— EXERCISE INSTRUCTIONS —
An exact restatement of all the data is required, with the pictures left out.

(Saved data entries)
[Start of Attachment]

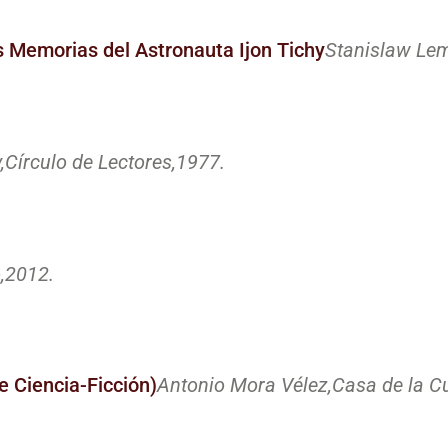
s Memorias del Astronauta Ijon Tichy
Stanislaw Lem
,
Círculo de Lectores,
1977.
,
2012.
e Ciencia-Ficción)
Antonio Mora Vélez,
Casa de la Cu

[End of Attachment]

— EXERCISE RESPONSE —
s Memorias del Astronauta Ijon Tichy
Stanislaw Lem
,
Círculo de Lectores,
1977.
,
2012.
e Ciencia-Ficción)
Antonio Mora Vélez,
Casa de la Cu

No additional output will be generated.